> **INSTRUCTIONS TO FOLLOW**
Under this line are the records; repeat exactly the lines starting at the one containing "eling care era" and ending at the one containing "technologieën met elkaar", omitting pictures.

> **Dataset records**

▬▬▬▬▬▬▬▬▬▬

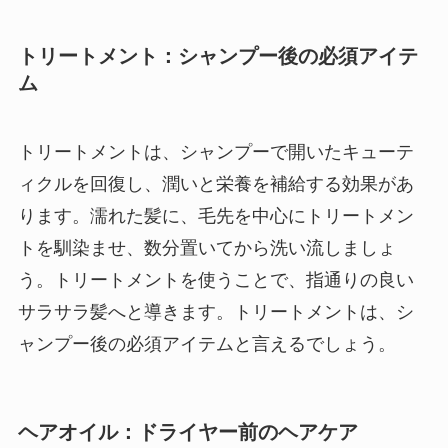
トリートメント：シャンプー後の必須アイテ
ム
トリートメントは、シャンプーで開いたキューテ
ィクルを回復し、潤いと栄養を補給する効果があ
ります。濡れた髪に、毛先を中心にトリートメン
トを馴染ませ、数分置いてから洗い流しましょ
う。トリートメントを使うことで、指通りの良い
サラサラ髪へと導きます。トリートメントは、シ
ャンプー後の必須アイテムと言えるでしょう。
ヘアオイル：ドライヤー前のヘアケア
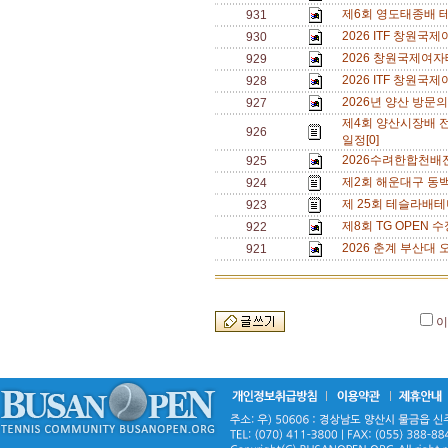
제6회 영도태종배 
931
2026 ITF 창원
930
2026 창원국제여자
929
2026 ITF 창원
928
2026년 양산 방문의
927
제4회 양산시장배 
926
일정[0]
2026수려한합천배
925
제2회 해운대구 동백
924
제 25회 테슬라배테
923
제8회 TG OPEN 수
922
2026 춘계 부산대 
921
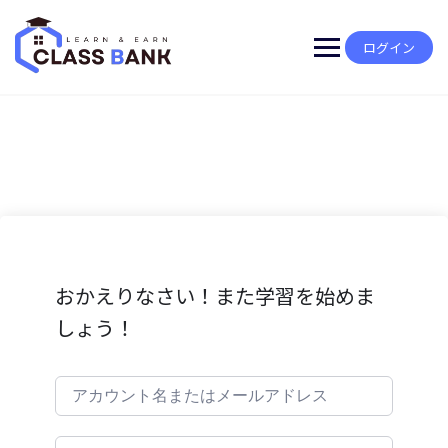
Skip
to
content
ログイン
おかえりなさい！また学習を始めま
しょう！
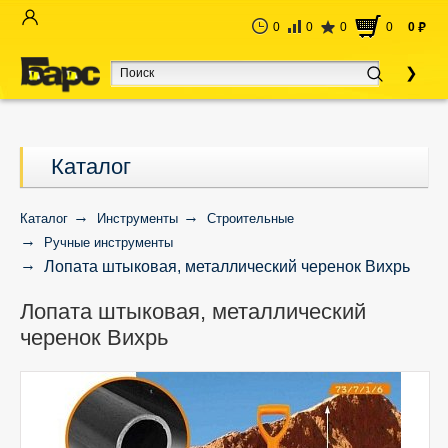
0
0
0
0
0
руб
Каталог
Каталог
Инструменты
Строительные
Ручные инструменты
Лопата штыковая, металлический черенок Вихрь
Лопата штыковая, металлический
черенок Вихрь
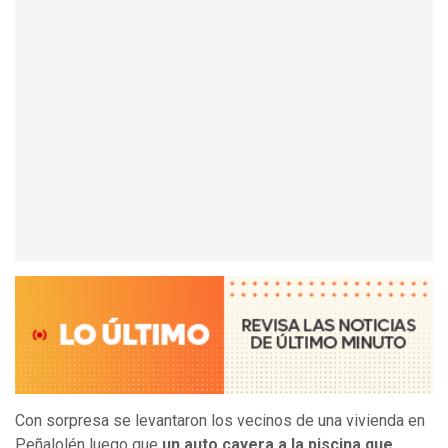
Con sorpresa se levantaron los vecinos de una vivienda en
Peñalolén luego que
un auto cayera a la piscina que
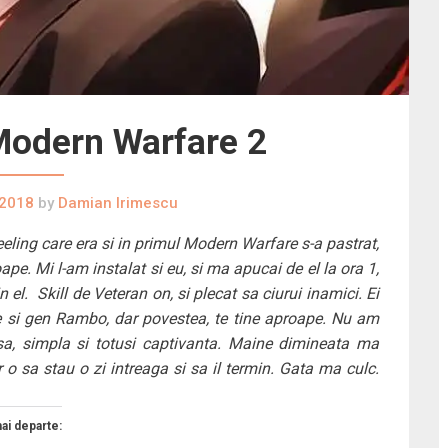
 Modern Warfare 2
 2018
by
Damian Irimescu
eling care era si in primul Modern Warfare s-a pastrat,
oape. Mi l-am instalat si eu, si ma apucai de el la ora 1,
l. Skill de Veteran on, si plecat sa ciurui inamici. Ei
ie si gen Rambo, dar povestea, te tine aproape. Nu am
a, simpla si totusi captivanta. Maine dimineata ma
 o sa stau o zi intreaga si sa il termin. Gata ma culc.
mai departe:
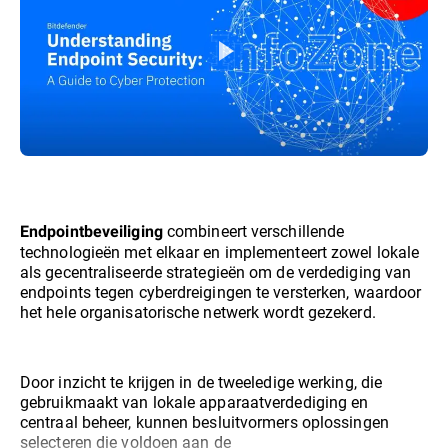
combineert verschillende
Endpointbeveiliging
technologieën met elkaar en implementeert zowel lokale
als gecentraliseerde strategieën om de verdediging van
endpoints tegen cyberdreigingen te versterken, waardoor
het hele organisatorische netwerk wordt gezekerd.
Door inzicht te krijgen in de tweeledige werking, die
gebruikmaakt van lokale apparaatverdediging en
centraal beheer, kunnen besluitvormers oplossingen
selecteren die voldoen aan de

▬▬▬▬▬▬▬▬▬▬

> **ANSWER TO THIS TASK**
eling care era si in primul Modern Warfare s-a pastrat,
oape. Mi l-am instalat si eu, si ma apucai de el la ora 1,
l. Skill de Veteran on, si plecat sa ciurui inamici. Ei
ie si gen Rambo, dar povestea, te tine aproape. Nu am
a, simpla si totusi captivanta. Maine dimineata ma
 o sa stau o zi intreaga si sa il termin. Gata ma culc.
mai departe:
combineert verschillende
Endpointbeveiliging
technologieën met elkaar en implementeert zowel lokale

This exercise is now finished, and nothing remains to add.